I think there’s something in it for everyone. (I’m an ex-consultant so naturally I think anything that requires more than two dimensions is unnecessarily complicating things. That’s another half-joke. :P)
Joke aside, there is a serious dimension to the post. Much has been written about methods and techniques to deal with a**holes in the workplace. In my readings, however, I have not encountered effective advice to deal with two special cases: 1) the calculating psychopath that is always doing things just short of outright bullying and harassment; and 2) displacement effect, or what happens when the psychopath moves to another organisation and start causing issues there.

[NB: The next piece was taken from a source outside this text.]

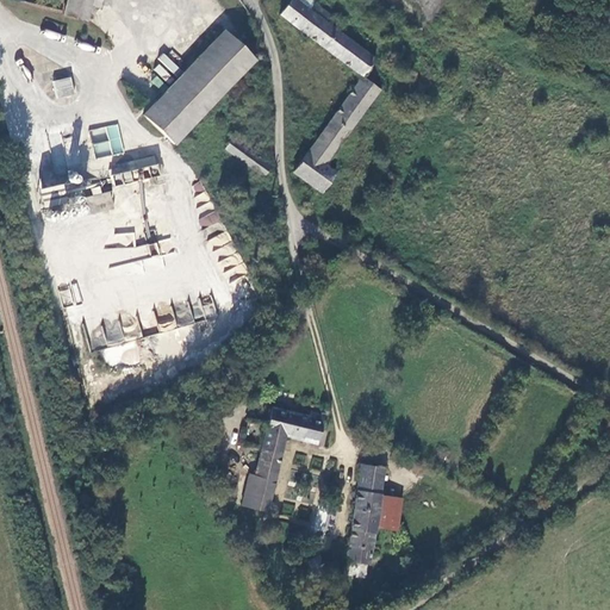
[(89,0),(66,0),(62,13),(85,19),(89,0)]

The calculating psychopath is particularly difficult to deal with because each of their cases is usually a borderline call for HR and management, and they usually tone down their bad behaviour in the period after an issue is brought to HR. Everyone gets the signal that they are changing their behaviour for the better only to see the psychopath striking again after months of lying dormant, usually on another victim. The problem is compounded when the psychopath is also a good corporate performer, either someone who is competent in his/her job, or someone who is good at managing up, or worse, both.
The only technique I am aware of that works well on calculating psychopaths is the Enough Rope strategy. You know, give the person enough rope and the person will likely hang him/herself. The only way to incriminate a calculating psychopath is to demonstrate a history of bullying and harassment cases, where each may be borderline in nature, but as a body of evidence supports severe HR action like termination. So if you have a calculating psychopath in your organisation, move the person around in different roles and start collecting the evidence. It won’t be pleasant for everyone and it will take time for the body of evidence to reach a critical threshold requiring action, but it works.
This leaves us with the next problem: the displacement effect of psychopaths. Here’s a thought: construct a searchable database of psychopaths by collecting data from the public, perhaps using the Glassdoor model where a person can only search the database after inputing a psychopath known to them. Build in some safeguards using a voting or user-reputation system to vet the true psychopaths from the simply annoying, and provide a way for repenting psychopaths to drop out of the system if no reports are made about them after 18 months. Anyone?